■ Seitenauszug ■

§ §

1. Jene, die rückwärts auf die Vergangenheit schauen, den alten Methoden, den veralteten Theologien und den reaktionären Ablehnungsmethoden zur Auffindung der Wahrheit anhängen. Es sind die Leute, die eine Autorität anerkennen, sei es nun die eines Propheten, einer Bibel oder einer Theologie. Es sind jene, die den Gehorsam gegenüber einer von außen auferlegten Autorität dem selbstauferlegten Geführtwerden durch die erleuchtete Seele vorziehen. Es sind die Anhänger einer Kirche und einer Regierung, die sich zwar durch reine Hingabe und Liebe auszeichnen, dabei aber die göttliche Intelligenz, mit der sie begabt sind, nicht erkennen wollen. Ihre Hingabe, ihre Liebe zu Gott, ihr strenges, aber irregeleitetes Gewissen, ihre Intoleranz kennzeichnen sie als gläubige Gefolgsleute, aber sie sind geblendet durch ihre eigene Hingabe, und ihr geistiges Wachstum wird durch ihren Fanatismus beeinträchtigt. Sie gehören meistens der älteren Generation an und für sie liegt die Hoffnung in ihrer Hingabe und in der Tatsache, daß die Evolution selbst sie weiter in die zweite Gruppe führen wird.

§ §

■ Verfügbares Material ■
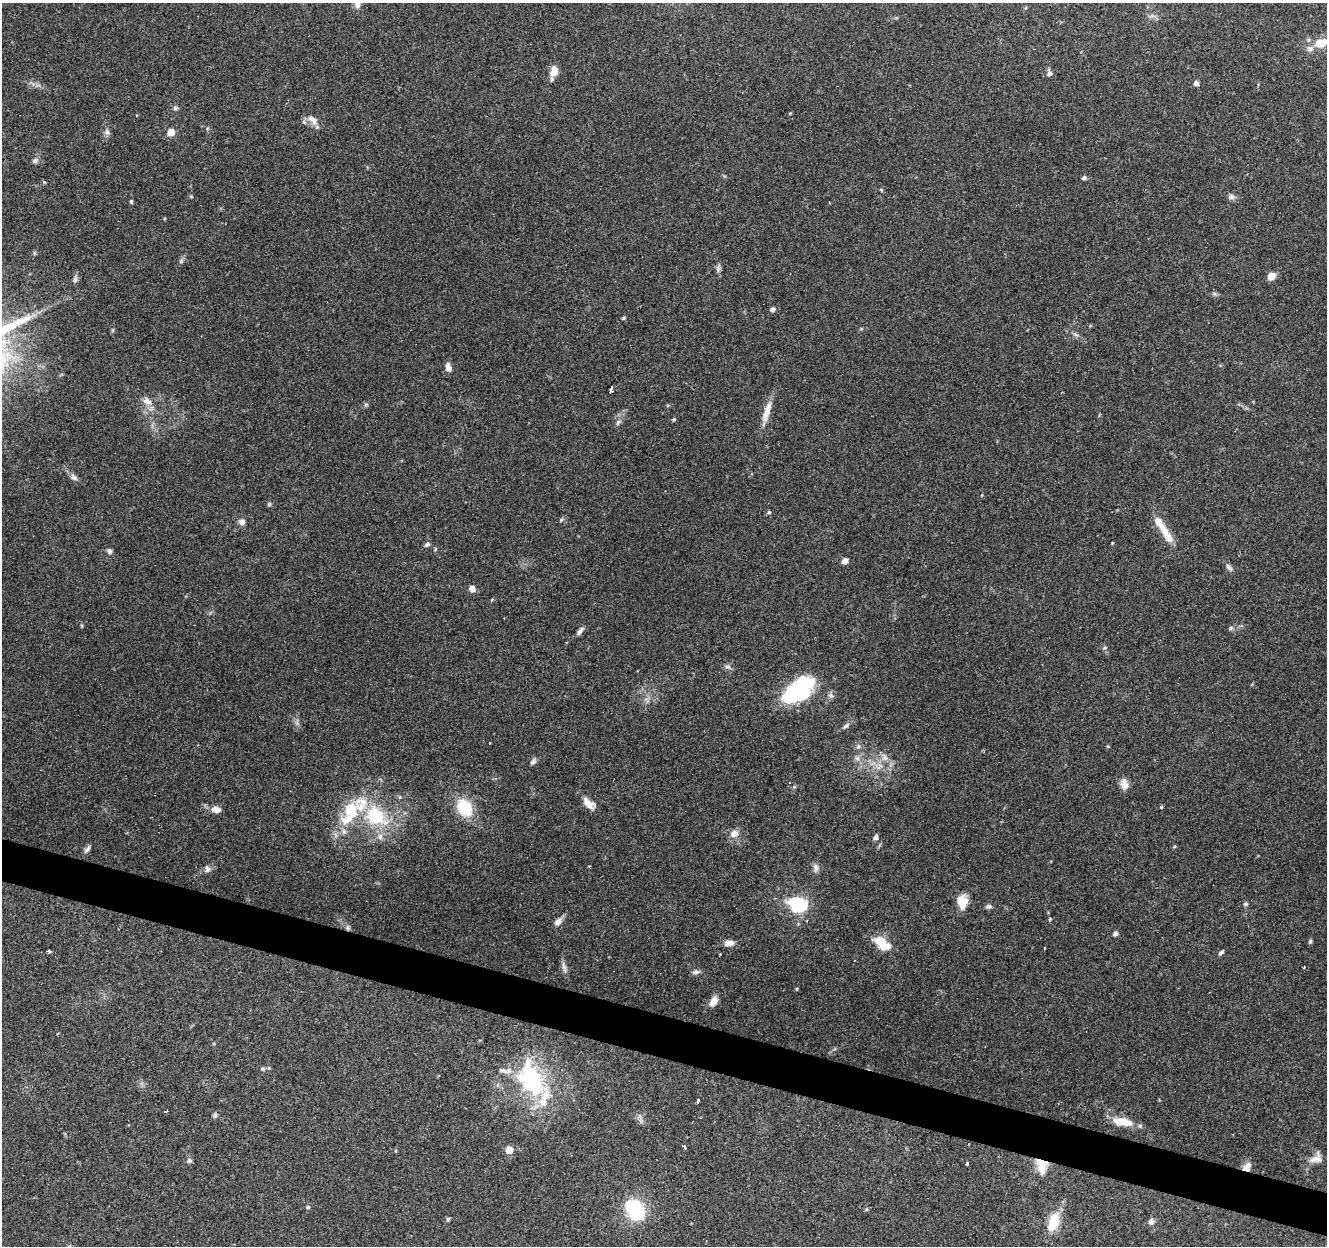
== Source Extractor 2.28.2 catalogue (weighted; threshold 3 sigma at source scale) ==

§ §

Geben Sie den gesamten Seitenauszug wortgetreu wieder. Das Material steht in keinem Zusammenhang mit dem Seitenauszug.

1. Jene, die rückwärts auf die Vergangenheit schauen, den alten Methoden, den veralteten Theologien und den reaktionären Ablehnungsmethoden zur Auffindung der Wahrheit anhängen. Es sind die Leute, die eine Autorität anerkennen, sei es nun die eines Propheten, einer Bibel oder einer Theologie. Es sind jene, die den Gehorsam gegenüber einer von außen auferlegten Autorität dem selbstauferlegten Geführtwerden durch die erleuchtete Seele vorziehen. Es sind die Anhänger einer Kirche und einer Regierung, die sich zwar durch reine Hingabe und Liebe auszeichnen, dabei aber die göttliche Intelligenz, mit der sie begabt sind, nicht erkennen wollen. Ihre Hingabe, ihre Liebe zu Gott, ihr strenges, aber irregeleitetes Gewissen, ihre Intoleranz kennzeichnen sie als gläubige Gefolgsleute, aber sie sind geblendet durch ihre eigene Hingabe, und ihr geistiges Wachstum wird durch ihren Fanatismus beeinträchtigt. Sie gehören meistens der älteren Generation an und für sie liegt die Hoffnung in ihrer Hingabe und in der Tatsache, daß die Evolution selbst sie weiter in die zweite Gruppe führen wird.